Hi  I am toilet training her at the moment and harness/leash training too! She is a fantastic pet! I really thought there was more pet pig owners on this site but all i have seen so far is pigs for slaughter...not meant in offense just an observation


----------



## Baymule (Nov 9, 2014)

I had a pet pot belly pig for several years. She lived in the back yard with the dogs. She knocked on the kitchen door for cookies and treats. She had a blanket and would wrap herself up in it. She also pushed up a pile of leaves under the dryer vent in the winter, so every night I turned the dryer on for about 30 minutes and she liked that. She guarded her yard and actually bit people she deemed to be intruders. Nobody saw THAT coming!  She loved belly scratches and would flop on her back for belly rubs.

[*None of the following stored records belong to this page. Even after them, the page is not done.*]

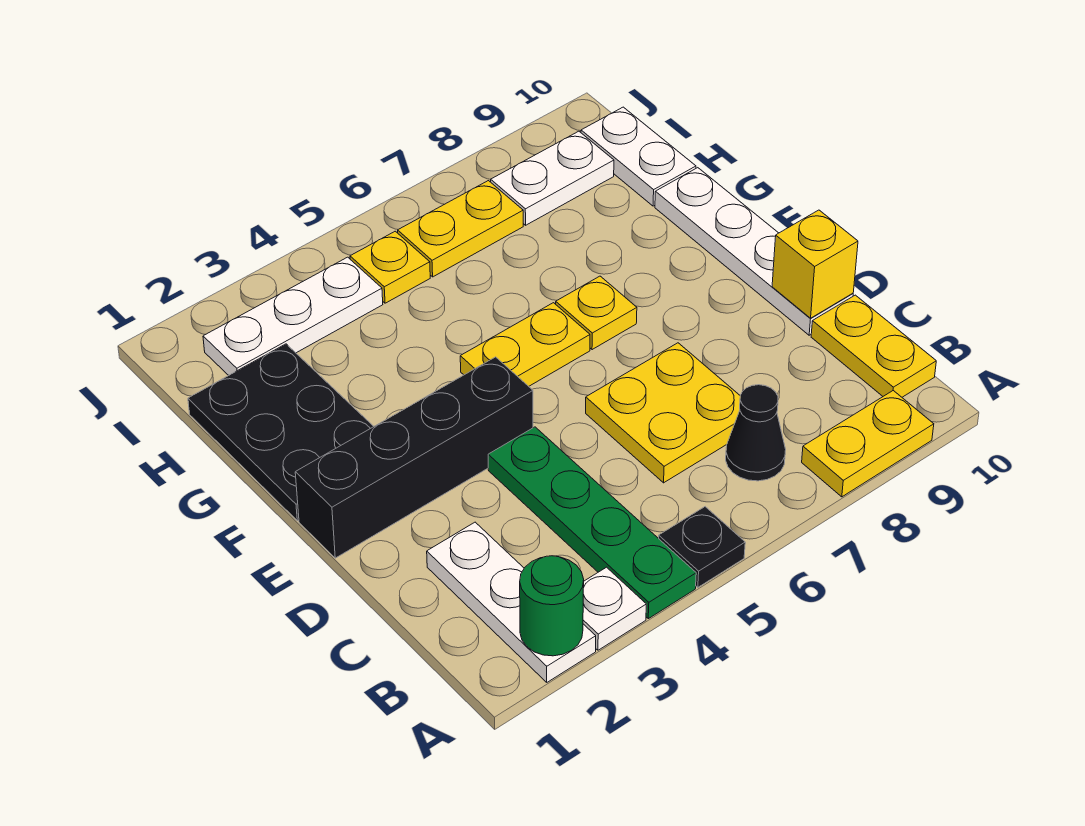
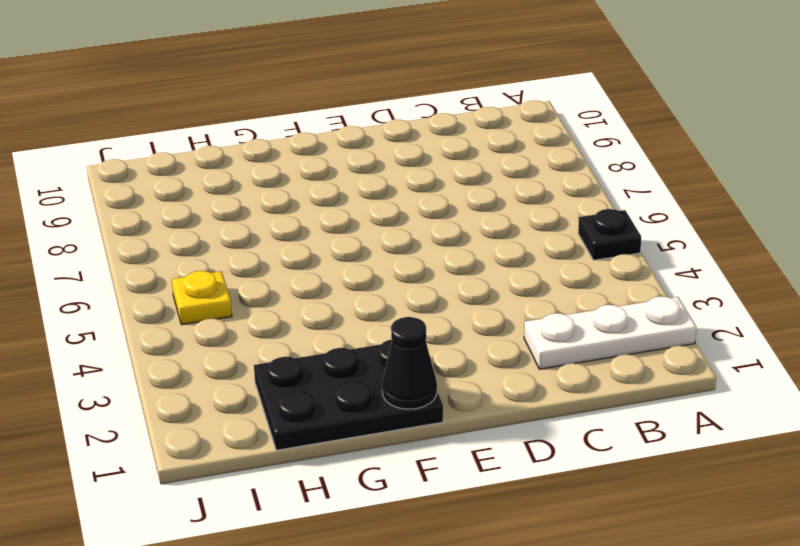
black 1x1 cone [382,317,437,409] -> black 1x1 cone moved to [726,385,786,481]
none -> white 1x1 plate [583,567,646,650]
none -> green 1x4 plate [488,427,696,619]
none -> yellow 1x2 plate [802,391,934,497]

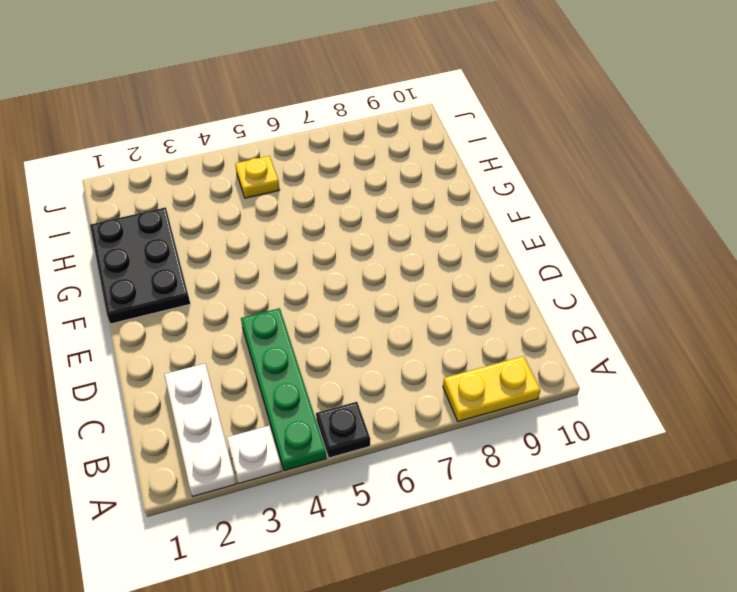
none -> black 1x1 cone [726,385,786,481]
none -> yellow 1x2 plate [811,295,936,397]
none -> yellow 2x2 plate [586,343,740,483]

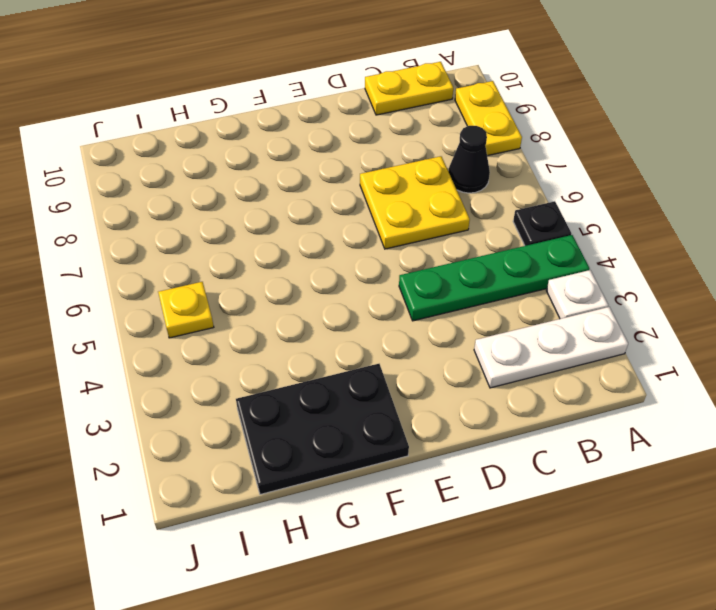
none -> white 1x4 plate [655,168,853,335]
none -> black 1x4 brick [295,357,533,558]
none -> yellow 1x2 plate [460,303,590,386]

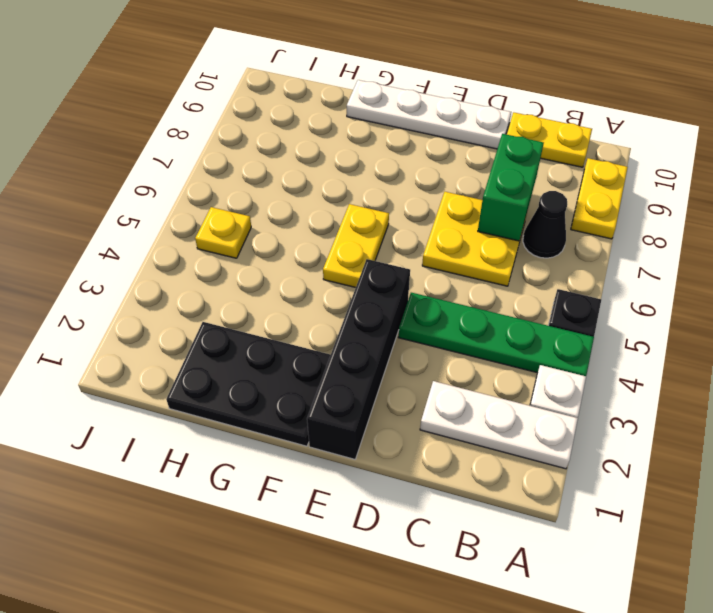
green 1x2 brick [478,134,544,241] -> none
none -> yellow 1x1 plate [556,276,637,350]
none -> white 1x2 plate [581,107,696,206]
none -> white 1x3 plate [203,257,383,375]

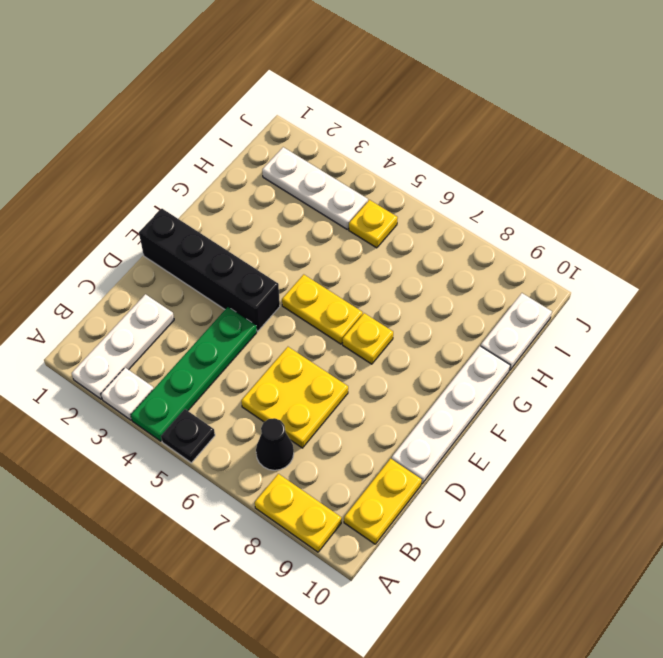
none -> black 2x3 plate [188,344,374,521]
none -> yellow 1x2 plate [398,181,523,277]
none -> white 1x2 plate [491,131,614,225]

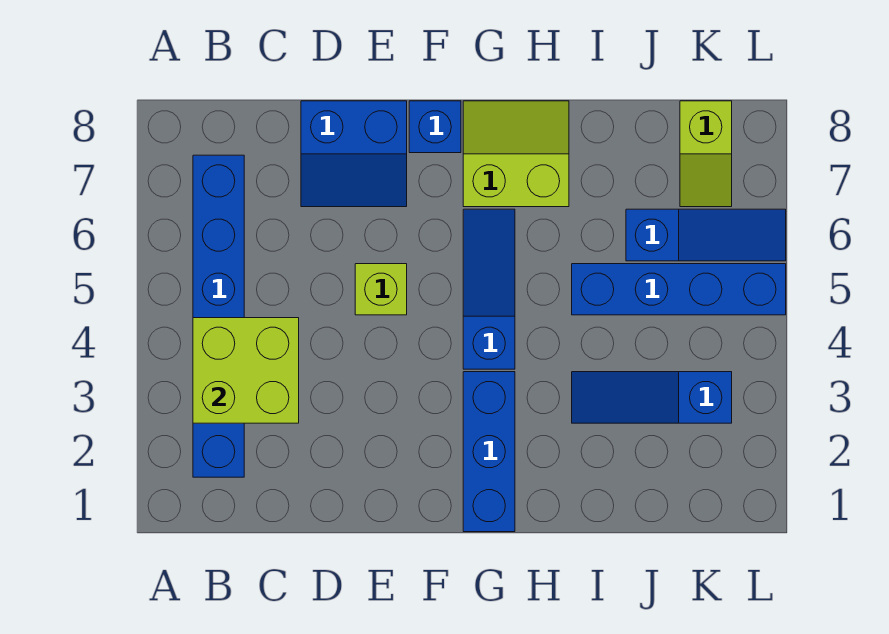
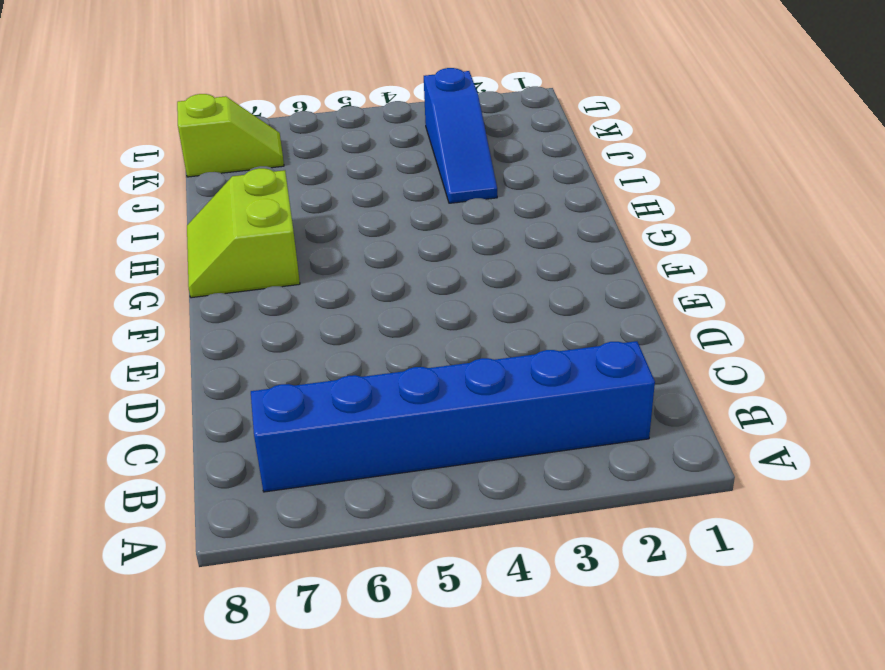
none -> blue 2x2 slope [301,101,407,207]
none -> lime 1x1 brick [355,264,407,315]
none -> blue 1x1 brick [409,101,461,153]

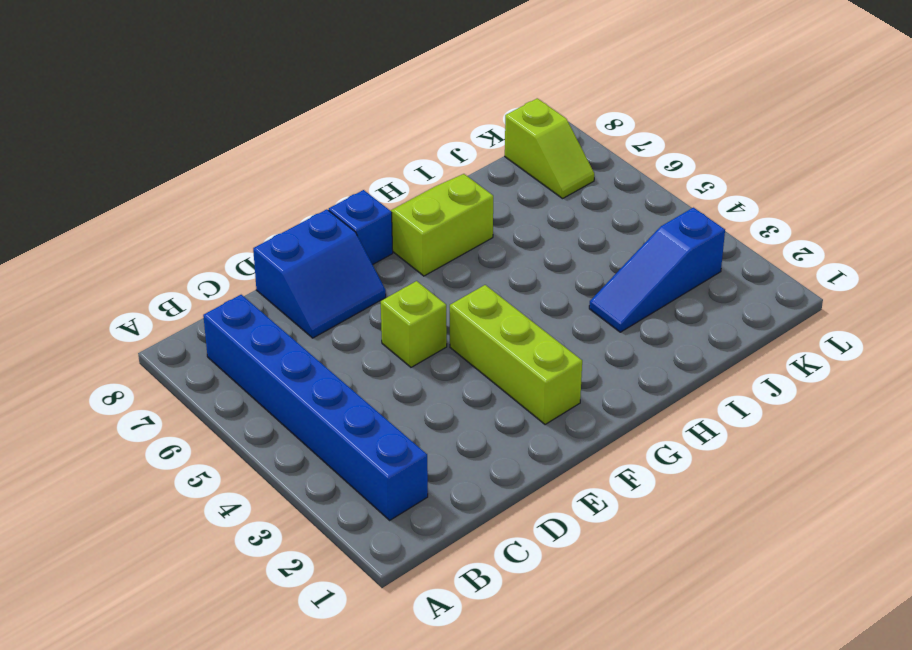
lime 1x3 brick [450,285,582,425] -> none
none -> blue 1x3 brick [463,372,515,532]
none -> blue 1x3 slope [463,209,515,369]
none -> blue 1x4 brick [572,264,786,315]

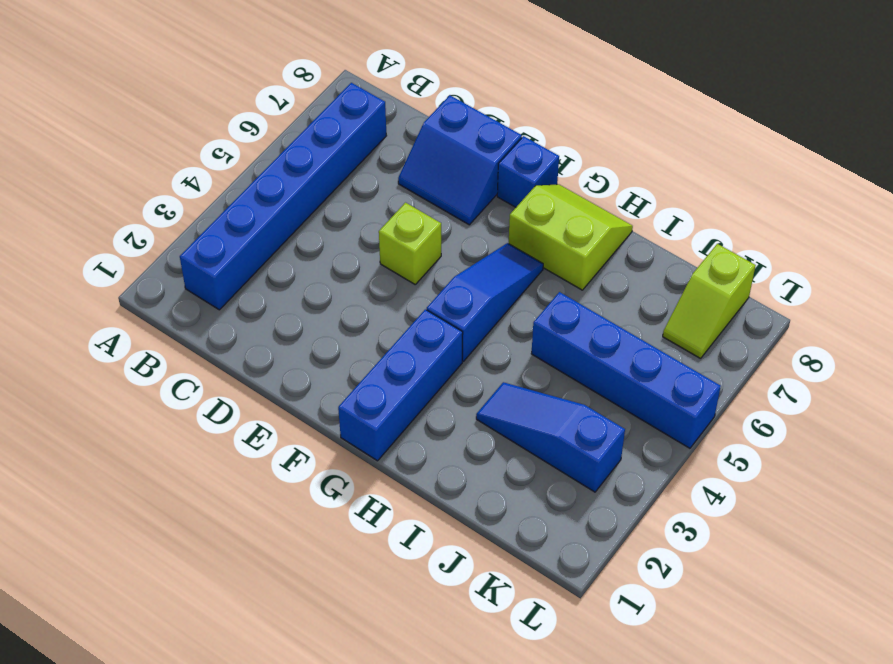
none -> blue 1x3 slope [626,209,786,261]
none -> lime 2x2 brick [193,318,299,423]

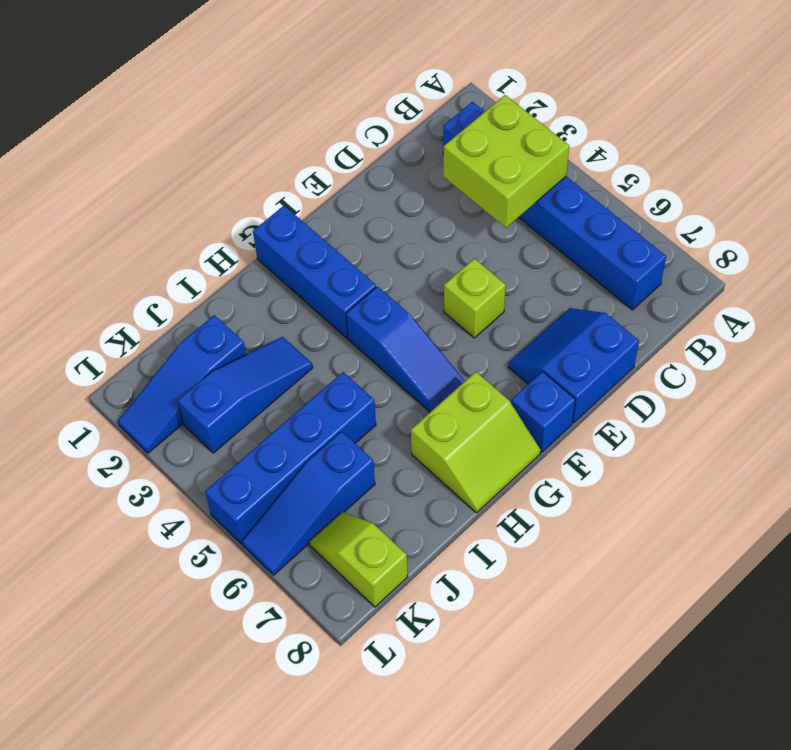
blue 1x3 slope [118,315,246,453] -> none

I am not offended by your observation that most of the pigs are for dinner. We're moving and hope to get a couple of feeder pigs in the spring. There are people here that raise pigs and while they may eat the offspring, their breeding stock is highly valued and many of them are named.

Your girl is a cutie pie!


----------



## jk47 (Nov 9, 2014)

yeah feeder pigs are fun to have and they love their  ears scratched. and as I would never keep one as a pet. their are fun to have around for the 6months I keep mine. but sows on the other hand
are named and are valued I had one that was basically a pet. and I did feel sad when it stopped giving good liters.and  had to be harvested
also what breed is your pig it looks like a duroc or tamworth mix


----------



## M.L. McKnight (Nov 9, 2014)

Your Ruby is a nice looking girl. I had a Ruby once, she was a Red Wattle and she liked when I'd serenade her out in the fields.


----------



## Teylah (Nov 10, 2014)

jk47 said:


> yeah feeder pigs are fun to have and they love their  ears scratched. and as I would never keep one as a pet. their are fun to have around for the 6months I keep mine. but sows on the other hand
> are named and are valued I had one that was basically a pet. and I did feel sad when it stopped giving good liters.and  had to be harvested
> also what breed is your pig it looks like a duroc or tamworth mix



hello, I'm not 100% sure what breed she is to be honest I brought her from petteetpark just outside of York WA, they were just calling them mini pigs!  here is a picture of Ruby's parents, you may be able to tell what breed.


----------



## jk47 (Nov 10, 2014)

Well it  looks to be a X between alot of breeds because the brown ones the white looks like Herefords and the one you were holding looks to be a duroc and the white piglets look. Like yorks so it seems that both boar and sow are X so yep so no idea what it would be called . Did it say on your bill of sale what X it was


----------



## Teylah (Nov 10, 2014)

jk47 said:


> Well it  looks to be a X between alot of breeds because the brown ones the white looks like Herefords and the one you were holding looks to be a duroc and the white piglets look. Like yorks so it seems that both boar and sow are X so yep so no idea what it would be called . Did it say on your bill of sale what X it was


Just say Australian miniature pig


----------



## samssimonsays (Jul 30, 2015)

How is she doing? I have always wanted a pig for a PET. Though I would someday like to get the guts to raise a couple for dinner as well...  BUT I have always wanted a Duroc as a pet LOL the bigger the better for my house   Hope all is well and she was super cute as a piglet! I bet she is absolutely beautiful now.


----------